I think this post is very relevant to many bioinformaticians who are submitting to Genbank using tbl2asn
I've been following the guidelines here
I've successfully installed tbl2asn on my Mac and have been using through the terminal
The directions say to create 3 files: template.sbt
, table.tbl
, and fasta.fsa
My fasta format headers look like:
>TCONS_00001810 [organism=Mus musculus] [strain=C57BL/6J] [chromosome=1] olfactory receptor 1415 (Olfr1415) mRNA, complete cds
The corresponding data in the table file looks like:
>Feature TCONS_00001810
1 3422 mRNA
1 186 5'UTR
187 1122 CDS
1123 3422 3'UTR
1 176 exon
177 2079 exon
The template file isn't a text file so I can't provide an example . . .
In terminal, I've opened up tbl2asn and I know it's working because when I do the command:
tbl2asn -
it gives me all of the different commands that I can use.
When I run this command, it works and creates a file in my directory with the template.sbt
, table.tbl
, and fasta.fsa
called errorsummary.val
. However, this file is empty (zero bytes). It should create a .sqn
file which combines the 3 preliminary files i've described earlier.
tbl2asn -t template.sbt -p . -j "[organism=Mus musculus] [strain=C57BL:6J]" -V vb -a s
The documentation explains -t
, -p
, -j
, -V
, and -a
-p
specifies the path for the table and sequence files [required]
-t
specifies the template file (including the path) [required]
-j
allows the addition of source qualifiers that will be the same for each submission
Example:-j "[organism=Saccharomyces cerevisiae] [strain=S288C]"
-V
is a verification command when used in conjunction with v (strongly suggested), which will tell the computer to run a validation step to insure that there are no errors in your submission.This validation step will generate a report (with suffix .val) for each .fsa file and place it in the same directory that houses the data files and tables used in the submission.

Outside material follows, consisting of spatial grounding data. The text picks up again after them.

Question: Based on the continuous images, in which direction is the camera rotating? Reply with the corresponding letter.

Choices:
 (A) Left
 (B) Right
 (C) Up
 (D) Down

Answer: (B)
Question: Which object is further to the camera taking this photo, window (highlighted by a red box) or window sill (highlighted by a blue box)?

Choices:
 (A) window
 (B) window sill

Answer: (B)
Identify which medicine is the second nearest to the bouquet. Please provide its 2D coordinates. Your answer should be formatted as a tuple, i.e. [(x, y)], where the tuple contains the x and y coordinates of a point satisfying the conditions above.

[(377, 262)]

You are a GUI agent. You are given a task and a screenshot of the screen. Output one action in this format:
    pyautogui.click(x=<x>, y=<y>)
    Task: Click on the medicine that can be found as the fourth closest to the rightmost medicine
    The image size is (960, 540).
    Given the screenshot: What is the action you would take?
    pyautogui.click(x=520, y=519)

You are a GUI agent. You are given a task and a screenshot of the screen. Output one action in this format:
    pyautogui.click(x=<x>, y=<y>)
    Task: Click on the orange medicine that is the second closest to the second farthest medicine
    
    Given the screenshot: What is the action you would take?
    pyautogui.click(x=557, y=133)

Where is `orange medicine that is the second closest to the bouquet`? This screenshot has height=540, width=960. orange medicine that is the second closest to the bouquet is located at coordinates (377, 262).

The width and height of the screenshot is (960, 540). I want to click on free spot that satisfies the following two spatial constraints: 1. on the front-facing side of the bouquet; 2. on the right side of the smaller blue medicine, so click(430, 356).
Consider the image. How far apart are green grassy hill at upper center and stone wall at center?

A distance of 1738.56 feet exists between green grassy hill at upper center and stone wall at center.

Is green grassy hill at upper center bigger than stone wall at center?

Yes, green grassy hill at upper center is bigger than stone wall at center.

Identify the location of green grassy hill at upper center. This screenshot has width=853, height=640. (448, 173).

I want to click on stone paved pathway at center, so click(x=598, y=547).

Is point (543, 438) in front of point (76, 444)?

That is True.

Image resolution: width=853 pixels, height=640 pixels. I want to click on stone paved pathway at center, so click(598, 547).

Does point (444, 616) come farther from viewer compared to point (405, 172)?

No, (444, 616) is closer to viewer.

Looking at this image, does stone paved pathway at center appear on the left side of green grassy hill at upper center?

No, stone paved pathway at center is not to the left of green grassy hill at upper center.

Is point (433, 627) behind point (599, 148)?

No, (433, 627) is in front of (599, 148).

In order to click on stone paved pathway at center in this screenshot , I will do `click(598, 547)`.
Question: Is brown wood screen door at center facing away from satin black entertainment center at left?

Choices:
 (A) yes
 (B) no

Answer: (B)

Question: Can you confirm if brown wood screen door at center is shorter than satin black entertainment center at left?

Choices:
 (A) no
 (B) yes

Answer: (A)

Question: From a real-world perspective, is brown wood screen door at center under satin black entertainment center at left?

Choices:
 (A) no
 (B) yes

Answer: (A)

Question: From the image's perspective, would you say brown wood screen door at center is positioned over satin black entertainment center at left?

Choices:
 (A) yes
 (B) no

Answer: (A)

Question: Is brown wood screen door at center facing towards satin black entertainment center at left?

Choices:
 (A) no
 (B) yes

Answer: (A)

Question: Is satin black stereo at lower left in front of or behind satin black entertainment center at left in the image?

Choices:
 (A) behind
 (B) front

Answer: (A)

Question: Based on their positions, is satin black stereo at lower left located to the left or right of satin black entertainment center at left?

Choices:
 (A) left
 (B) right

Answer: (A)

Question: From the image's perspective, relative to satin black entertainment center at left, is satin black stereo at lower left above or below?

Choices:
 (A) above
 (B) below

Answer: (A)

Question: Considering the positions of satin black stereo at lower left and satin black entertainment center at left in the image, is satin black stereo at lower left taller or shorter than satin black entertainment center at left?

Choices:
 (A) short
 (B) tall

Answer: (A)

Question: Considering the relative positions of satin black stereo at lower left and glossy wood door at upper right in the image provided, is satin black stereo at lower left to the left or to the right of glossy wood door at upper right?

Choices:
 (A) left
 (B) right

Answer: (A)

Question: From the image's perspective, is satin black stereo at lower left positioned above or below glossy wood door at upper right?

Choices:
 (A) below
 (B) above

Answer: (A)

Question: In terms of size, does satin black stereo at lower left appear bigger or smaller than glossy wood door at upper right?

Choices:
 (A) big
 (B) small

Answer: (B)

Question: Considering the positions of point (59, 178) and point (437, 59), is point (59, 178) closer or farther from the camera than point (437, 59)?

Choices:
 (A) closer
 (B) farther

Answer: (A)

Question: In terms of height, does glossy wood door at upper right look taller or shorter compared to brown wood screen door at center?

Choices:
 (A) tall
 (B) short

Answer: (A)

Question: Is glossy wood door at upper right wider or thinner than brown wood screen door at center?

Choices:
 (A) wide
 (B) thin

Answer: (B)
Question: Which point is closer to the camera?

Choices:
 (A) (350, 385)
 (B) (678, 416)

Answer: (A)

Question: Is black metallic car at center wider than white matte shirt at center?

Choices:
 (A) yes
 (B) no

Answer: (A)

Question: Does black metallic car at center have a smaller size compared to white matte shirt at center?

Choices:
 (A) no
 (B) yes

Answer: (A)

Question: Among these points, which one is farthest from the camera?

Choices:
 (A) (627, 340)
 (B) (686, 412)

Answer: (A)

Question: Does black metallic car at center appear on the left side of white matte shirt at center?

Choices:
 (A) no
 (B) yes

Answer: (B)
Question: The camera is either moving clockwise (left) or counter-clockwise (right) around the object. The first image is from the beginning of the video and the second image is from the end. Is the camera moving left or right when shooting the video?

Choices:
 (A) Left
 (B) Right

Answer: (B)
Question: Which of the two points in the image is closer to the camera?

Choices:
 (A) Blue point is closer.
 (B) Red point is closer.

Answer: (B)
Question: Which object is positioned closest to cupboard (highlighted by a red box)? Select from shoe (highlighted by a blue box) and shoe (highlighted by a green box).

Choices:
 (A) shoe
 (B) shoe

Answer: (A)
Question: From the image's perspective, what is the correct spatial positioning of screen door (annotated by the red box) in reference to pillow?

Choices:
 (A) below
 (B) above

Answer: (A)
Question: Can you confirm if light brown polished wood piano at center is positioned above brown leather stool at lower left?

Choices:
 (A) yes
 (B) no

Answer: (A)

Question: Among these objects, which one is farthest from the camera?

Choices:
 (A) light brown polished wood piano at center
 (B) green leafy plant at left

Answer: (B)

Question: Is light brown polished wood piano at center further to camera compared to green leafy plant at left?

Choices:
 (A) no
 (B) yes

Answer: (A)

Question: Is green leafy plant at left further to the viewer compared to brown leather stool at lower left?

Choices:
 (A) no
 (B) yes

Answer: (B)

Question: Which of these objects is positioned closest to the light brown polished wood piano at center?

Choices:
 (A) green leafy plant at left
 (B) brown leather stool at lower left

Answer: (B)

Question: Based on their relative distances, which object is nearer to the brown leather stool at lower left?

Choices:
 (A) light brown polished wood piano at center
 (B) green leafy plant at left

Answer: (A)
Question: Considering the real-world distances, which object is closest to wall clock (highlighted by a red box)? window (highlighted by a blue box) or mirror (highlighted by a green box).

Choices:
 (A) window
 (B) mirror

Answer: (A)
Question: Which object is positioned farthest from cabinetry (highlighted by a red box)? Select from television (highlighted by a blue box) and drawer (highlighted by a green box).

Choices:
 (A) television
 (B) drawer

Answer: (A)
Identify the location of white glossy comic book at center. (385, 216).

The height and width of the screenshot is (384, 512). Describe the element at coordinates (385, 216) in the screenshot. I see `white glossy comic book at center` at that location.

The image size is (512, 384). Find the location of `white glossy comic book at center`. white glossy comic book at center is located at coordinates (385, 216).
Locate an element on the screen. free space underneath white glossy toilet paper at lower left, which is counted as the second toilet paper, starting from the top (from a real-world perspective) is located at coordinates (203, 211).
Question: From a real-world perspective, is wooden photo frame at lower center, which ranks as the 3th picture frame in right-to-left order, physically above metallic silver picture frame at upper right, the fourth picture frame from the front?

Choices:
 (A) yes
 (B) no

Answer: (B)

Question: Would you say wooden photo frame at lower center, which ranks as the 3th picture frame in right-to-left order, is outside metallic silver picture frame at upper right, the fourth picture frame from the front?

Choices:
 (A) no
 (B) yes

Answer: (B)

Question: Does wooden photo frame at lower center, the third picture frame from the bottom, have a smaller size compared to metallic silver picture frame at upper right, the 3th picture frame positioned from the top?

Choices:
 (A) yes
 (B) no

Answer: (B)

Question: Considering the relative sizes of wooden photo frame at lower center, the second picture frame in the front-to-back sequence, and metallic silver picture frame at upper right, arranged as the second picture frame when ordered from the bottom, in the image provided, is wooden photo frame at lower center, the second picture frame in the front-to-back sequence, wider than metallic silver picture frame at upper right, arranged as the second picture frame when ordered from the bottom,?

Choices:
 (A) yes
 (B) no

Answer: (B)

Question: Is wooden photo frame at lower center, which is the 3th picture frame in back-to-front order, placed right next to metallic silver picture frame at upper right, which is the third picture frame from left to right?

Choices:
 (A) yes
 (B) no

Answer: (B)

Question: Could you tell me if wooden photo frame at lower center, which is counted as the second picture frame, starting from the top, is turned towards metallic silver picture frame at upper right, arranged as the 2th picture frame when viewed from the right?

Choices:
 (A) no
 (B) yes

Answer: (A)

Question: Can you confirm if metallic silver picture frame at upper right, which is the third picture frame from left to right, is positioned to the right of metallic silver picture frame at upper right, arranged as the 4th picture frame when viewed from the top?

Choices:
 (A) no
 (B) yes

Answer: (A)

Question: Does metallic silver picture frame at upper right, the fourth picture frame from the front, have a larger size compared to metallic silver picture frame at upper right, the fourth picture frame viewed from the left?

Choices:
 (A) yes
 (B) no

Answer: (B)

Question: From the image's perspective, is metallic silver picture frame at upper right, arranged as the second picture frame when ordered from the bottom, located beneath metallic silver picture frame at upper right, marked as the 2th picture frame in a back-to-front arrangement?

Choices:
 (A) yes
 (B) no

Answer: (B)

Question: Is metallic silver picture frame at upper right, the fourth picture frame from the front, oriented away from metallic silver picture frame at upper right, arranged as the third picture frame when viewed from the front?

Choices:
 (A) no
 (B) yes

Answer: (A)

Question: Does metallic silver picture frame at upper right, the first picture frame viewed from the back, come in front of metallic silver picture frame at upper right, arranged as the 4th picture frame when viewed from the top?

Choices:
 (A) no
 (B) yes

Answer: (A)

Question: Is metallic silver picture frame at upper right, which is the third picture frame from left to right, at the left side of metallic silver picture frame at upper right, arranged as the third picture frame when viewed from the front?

If you add a b command (optional) following the v command, the computer will generate a GenBank flat file (.gbf) of your submission and deposit it in the same directory that houses the data files and tables used in the submission. Note that .gbf files are not suitable for submission. They are only to view the file in GenBank flatfile format. The
-a
command used in conjunction with the s command instructs tbl2asn to read multiple FASTA components in one file as a set of unrelated sequences. This creates a single file of multiple submissions.
Why does the program run, not give any errors, create the errorsummary.val and not create the .sqn file?
How can I get this to work? I feel like I'm very close.
I've already established a working directory which is where all of those files are located.
I've tried to put the directory location after -p, taking out the -j and modifiers, and [optional] commands. Still can't get it to work.
Please help. This should be useful for anyone submitting multiple sequences at a time to Genbank
What are the contents of the errorsummary.val file? is it empty or does it give any information about what's going on
its completely empty . do you have any idea how to submit this to Genbank? What other reasons could there be for why it isn't working .
hello,
I am trying to prepare files for a TSA submission. I prepared the .fsa and .sbt files. I was wondering if you know how to prepare the .tbl file that contains the annotation?
Thanks in advance
Federico
Also, I'm too getting an empty .val file
Did you ever resolve this issue? I'm having the same problem with a whole genome dataset, and I can't figure out what's going wrong.